In response to such “disorder”, in August 2025 the Chinese authorities issued a notice on regulating medical popular-science content by self-media, requiring platforms to remove illegal and non-compliant information that uses sexual health knowledge as a pretext to spread “edgy” content bordering on pornography. It also prohibits unqualified accounts from producing and publishing professional medical popular-science content. 

Meanwhile, the negative-behaviour list for internet celebrity accounts explicitly defines as violations the spreading of “soft porn”, sexual innuendo, and vulgar content by pushing boundaries or through coded language.
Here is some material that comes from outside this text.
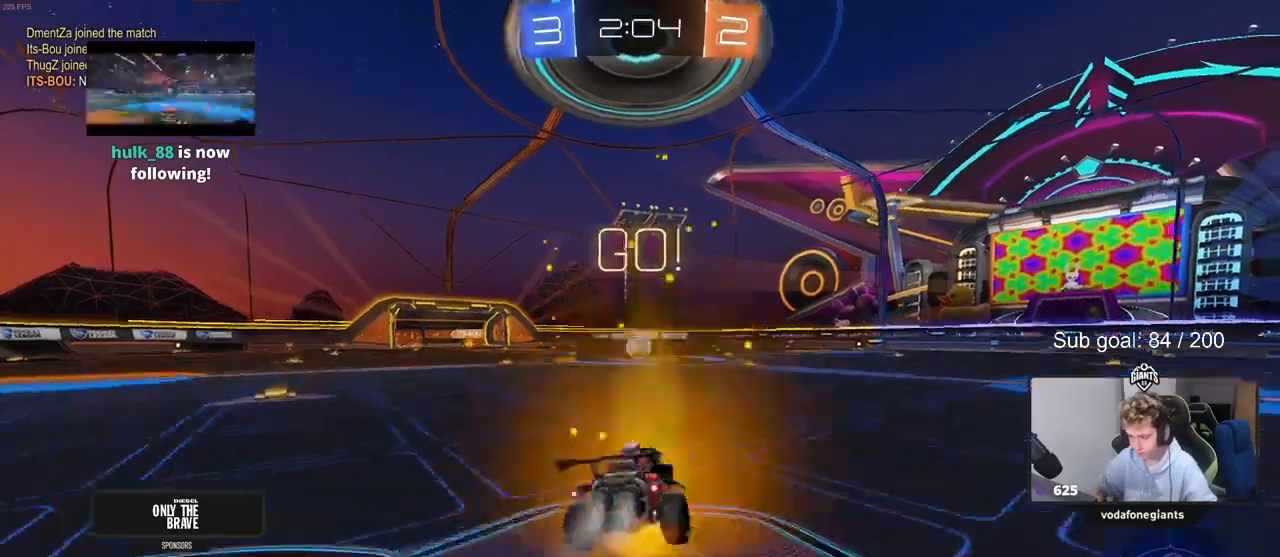
{"keys": ["a", "shift"], "mouse": ["left"], "events": [[33, "mouse_right", "down"], [67, "s", "down"], [67, "w", "up"], [200, "mouse_right", "up"], [467, "s", "up"]]}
The YouTube channel for Barbie Knight 芭比骑士 carries a host of videos on how women can charm men. (Internet)

Yet today, other “Zhou Yuans” keep resurfacing — often explosively — showing that this market remains sizeable, and reflecting a gap in adult relationship and emotional education.

Another commentary in The Paper put it this way: “Wannabe ‘Zhou Yuans’ did not appear out of thin air. At its core, this is still a commercial game jointly driven by traffic, algorithms and profit. When netizens ask who on earth is taking these classes, the answer is clear: women who are swept up in anxiety, deceived by slick talk, and fall into the trap.”

This also highlights the mixed state of women’s consciousness in today’s society: while many loudly champion women’s independence in office buildings, others are repeatedly drawn into marriage and romance by their emotional anxiety and value confusion.

Rather than just condemning Zhou’s “Heibaidian” brand of rhetoric, perhaps all parties should also reflect more deeply on why the “looks” offered by “Zhou Yuans” remain so irresistible.